TASK REQUIREMENTS ::
For the entries that follow, set down each one exactly and drop any pictures.

----- SUPPLIED MATERIAL

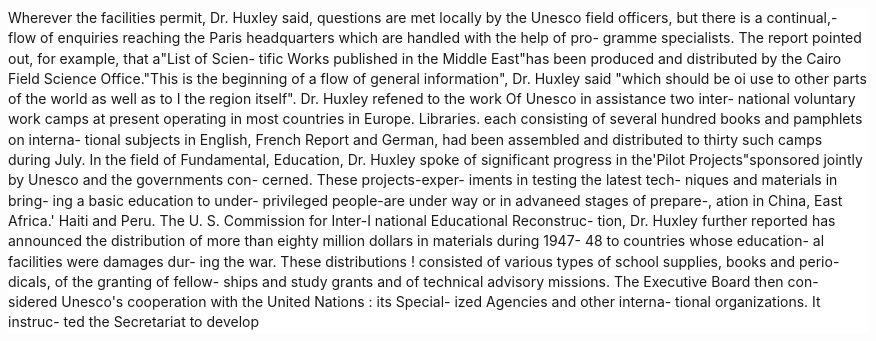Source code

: Wherever the facilities permit,
Dr. Huxley said, questions are
met locally by the Unesco field
officers, but there is a continual,-
flow of enquiries reaching the
Paris headquarters which are
handled with the help of pro-
gramme specialists.
The report pointed out, for
example, that a"List of Scien-
tific Works published in the
Middle East"has been produced
and distributed by the Cairo
Field Science Office."This is the
beginning of a flow of general
information", Dr. Huxley said
"which should be oi use to other
parts of the world as well as to I
the region itself".
Dr. Huxley refened to the work
Of Unesco in assistance two inter-
national voluntary work camps
at present operating in most
countries in Europe. Libraries.
each consisting of several hundred
books and pamphlets on interna-
tional subjects in English, French
Report
and German, had been assembled
and distributed to thirty such
camps during July.
In the field of Fundamental,
Education, Dr. Huxley spoke of
significant progress in the'Pilot
Projects"sponsored jointly by
Unesco and the governments con-
cerned. These projects-exper-
iments in testing the latest tech-
niques and materials in bring-
ing a basic education to under-
privileged people-are under way
or in advaneed stages of prepare-,
ation in China, East Africa.'
Haiti and Peru.
The U. S. Commission for Inter-I
national Educational Reconstruc-
tion, Dr. Huxley further reported
has announced the distribution
of more than eighty million
dollars in materials during 1947-
48 to countries whose education-
al facilities were damages dur-
ing the war. These distributions !
consisted of various types of
school supplies, books and perio-
dicals, of the granting of fellow-
ships and study grants and of
technical advisory missions.
The Executive Board then con-
sidered Unesco's cooperation with
the United Nations : its Special-
ized Agencies and other interna-
tional organizations. It instruc-
ted the Secretariat to develop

----------

YOUR SOLUTION ::
Source code

: Wherever the facilities permit,
Dr. Huxley said, questions are
met locally by the Unesco field
officers, but there is a continual,-
flow of enquiries reaching the
Paris headquarters which are
handled with the help of pro-
gramme specialists.
The report pointed out, for
example, that a"List of Scien-
tific Works published in the
Middle East"has been produced
and distributed by the Cairo
Field Science Office."This is the
beginning of a flow of general
information", Dr. Huxley said
"which should be oi use to other
parts of the world as well as to I
the region itself".
Dr. Huxley refened to the work
Of Unesco in assistance two inter-
national voluntary work camps
at present operating in most
countries in Europe. Libraries.
each consisting of several hundred
books and pamphlets on interna-
tional subjects in English, French
Report
and German, had been assembled
and distributed to thirty such
camps during July.
In the field of Fundamental,
Education, Dr. Huxley spoke of
significant progress in the'Pilot
Projects"sponsored jointly by
Unesco and the governments con-
cerned. These projects-exper-
iments in testing the latest tech-
niques and materials in bring-
ing a basic education to under-
privileged people-are under way
or in advaneed stages of prepare-,
ation in China, East Africa.'
Haiti and Peru.
The U. S. Commission for Inter-I
national Educational Reconstruc-
tion, Dr. Huxley further reported
has announced the distribution
of more than eighty million
dollars in materials during 1947-
48 to countries whose education-
al facilities were damages dur-
ing the war. These distributions !
consisted of various types of
school supplies, books and perio-
dicals, of the granting of fellow-
ships and study grants and of
technical advisory missions.
The Executive Board then con-
sidered Unesco's cooperation with
the United Nations : its Special-
ized Agencies and other interna-
tional organizations. It instruc-
ted the Secretariat to develop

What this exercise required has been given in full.